The Cost of Being Missed
We often hide our truest selves for two reasons: fear of not being accepted, and the belief that we already know what others want to see. So we edit ourselves accordingly. We soften edges, suppress instincts, and present versions of ourselves that feel safer or more palatable.
But in doing so, we miss something important. We miss the opportunity to actually practice being ourselves. And without that practice, we lose the chance to explore who we really are in the first place.
This doesn’t happen in dramatic moments. It happens quietly. In the thought we don’t share. The feeling we dismiss. The curiosity we ignore because it feels inconvenient or risky. Over time, those small decisions add up, and we find ourselves further removed from our own identity—not because we chose to abandon it, but because we never exercised it.
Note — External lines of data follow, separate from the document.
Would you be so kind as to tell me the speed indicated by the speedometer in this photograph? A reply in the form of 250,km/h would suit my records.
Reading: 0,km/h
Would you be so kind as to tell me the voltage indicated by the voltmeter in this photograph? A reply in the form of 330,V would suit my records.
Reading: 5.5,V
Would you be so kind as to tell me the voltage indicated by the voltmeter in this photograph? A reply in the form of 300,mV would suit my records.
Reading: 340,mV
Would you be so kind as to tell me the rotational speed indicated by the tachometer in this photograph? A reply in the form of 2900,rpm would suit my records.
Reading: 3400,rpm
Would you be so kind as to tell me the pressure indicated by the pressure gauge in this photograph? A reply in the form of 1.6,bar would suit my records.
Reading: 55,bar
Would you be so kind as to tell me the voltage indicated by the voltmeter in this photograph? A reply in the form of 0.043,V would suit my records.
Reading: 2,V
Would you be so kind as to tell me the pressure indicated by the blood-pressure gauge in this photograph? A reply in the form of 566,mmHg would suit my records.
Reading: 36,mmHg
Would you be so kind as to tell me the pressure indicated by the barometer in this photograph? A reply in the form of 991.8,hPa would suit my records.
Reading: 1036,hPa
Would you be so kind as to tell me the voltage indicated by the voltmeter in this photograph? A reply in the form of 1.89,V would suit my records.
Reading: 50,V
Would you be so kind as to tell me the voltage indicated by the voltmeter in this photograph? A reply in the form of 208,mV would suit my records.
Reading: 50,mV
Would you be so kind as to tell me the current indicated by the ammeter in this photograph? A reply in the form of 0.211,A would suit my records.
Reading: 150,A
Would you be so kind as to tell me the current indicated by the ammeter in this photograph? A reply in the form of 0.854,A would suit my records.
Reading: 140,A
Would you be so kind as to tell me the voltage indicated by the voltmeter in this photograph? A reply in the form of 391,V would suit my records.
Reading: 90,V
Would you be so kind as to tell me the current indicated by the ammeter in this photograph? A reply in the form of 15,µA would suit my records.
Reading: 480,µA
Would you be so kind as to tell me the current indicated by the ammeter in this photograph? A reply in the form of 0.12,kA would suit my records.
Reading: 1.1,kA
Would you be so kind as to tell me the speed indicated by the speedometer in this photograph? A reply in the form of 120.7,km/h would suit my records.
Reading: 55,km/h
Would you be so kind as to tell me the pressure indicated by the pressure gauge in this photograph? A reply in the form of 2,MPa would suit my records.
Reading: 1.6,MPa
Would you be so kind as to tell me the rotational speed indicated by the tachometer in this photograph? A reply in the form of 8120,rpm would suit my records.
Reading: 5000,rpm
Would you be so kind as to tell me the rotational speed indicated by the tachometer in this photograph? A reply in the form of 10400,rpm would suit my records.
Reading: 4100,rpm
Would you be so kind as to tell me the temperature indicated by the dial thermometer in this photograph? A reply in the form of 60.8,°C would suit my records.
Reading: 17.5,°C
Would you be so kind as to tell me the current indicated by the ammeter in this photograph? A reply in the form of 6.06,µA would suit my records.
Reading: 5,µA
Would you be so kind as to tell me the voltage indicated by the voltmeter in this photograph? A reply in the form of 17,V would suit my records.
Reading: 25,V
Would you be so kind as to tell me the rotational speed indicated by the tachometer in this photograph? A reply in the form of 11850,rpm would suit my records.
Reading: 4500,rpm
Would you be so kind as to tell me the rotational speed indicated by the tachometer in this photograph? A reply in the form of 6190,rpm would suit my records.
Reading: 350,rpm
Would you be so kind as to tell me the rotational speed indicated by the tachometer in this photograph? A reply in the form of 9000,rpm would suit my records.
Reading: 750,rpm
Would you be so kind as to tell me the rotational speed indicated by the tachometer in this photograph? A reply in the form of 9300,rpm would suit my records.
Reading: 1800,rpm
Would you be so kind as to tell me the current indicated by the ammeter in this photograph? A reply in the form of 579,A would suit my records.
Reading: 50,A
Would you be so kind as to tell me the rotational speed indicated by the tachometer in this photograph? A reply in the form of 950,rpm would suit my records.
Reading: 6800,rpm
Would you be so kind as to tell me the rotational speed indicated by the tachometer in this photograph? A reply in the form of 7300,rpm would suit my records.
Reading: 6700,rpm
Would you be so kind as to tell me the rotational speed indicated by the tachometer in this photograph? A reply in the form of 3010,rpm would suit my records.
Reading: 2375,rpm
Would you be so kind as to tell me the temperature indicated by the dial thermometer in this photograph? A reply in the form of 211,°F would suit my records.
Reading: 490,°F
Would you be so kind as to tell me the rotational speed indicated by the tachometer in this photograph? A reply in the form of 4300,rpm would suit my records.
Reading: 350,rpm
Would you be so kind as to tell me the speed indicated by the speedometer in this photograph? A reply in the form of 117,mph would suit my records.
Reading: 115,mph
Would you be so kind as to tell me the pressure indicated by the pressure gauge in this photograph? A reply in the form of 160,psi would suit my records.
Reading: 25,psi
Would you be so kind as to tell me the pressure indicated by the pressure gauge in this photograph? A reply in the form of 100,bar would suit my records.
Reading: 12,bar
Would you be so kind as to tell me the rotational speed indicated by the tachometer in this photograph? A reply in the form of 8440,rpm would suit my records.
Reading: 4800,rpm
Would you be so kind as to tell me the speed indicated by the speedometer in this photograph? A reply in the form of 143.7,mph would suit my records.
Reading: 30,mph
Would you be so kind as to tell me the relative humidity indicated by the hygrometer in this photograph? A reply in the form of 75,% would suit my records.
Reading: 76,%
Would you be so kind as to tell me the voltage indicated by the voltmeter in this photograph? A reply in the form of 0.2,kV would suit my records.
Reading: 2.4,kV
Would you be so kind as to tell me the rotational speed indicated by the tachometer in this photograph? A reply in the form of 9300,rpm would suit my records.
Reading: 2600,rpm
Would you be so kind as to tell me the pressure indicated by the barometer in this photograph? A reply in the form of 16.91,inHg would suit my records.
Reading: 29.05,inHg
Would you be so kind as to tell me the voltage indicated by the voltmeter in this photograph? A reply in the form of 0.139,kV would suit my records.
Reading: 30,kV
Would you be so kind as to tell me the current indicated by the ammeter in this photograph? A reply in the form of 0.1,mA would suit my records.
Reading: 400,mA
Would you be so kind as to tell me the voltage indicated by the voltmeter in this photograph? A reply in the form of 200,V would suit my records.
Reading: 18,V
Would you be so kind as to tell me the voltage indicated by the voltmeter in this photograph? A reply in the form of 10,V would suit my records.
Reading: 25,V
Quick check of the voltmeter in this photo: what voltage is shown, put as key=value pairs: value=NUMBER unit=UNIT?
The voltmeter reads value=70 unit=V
Society reinforces this pattern. We’re shown polished versions of success, love, and identity, and we learn—implicitly—what’s acceptable to express and what isn’t. The quiet tragedy is that, in trying to fit into templates that were never designed for us, we lose opportunities to find the relationships and work where we would genuinely belong.
But if we’re fortunate enough to discover who we truly are—and brave enough to let others see it—something shifts. We stop trying to appeal to everyone and start connecting with the right people. Work feels more aligned. Relationships feel more natural. Not because life becomes easier, but because it becomes more honest.
Being yourself isn’t just about self-expression. It’s how you find where you actually belong.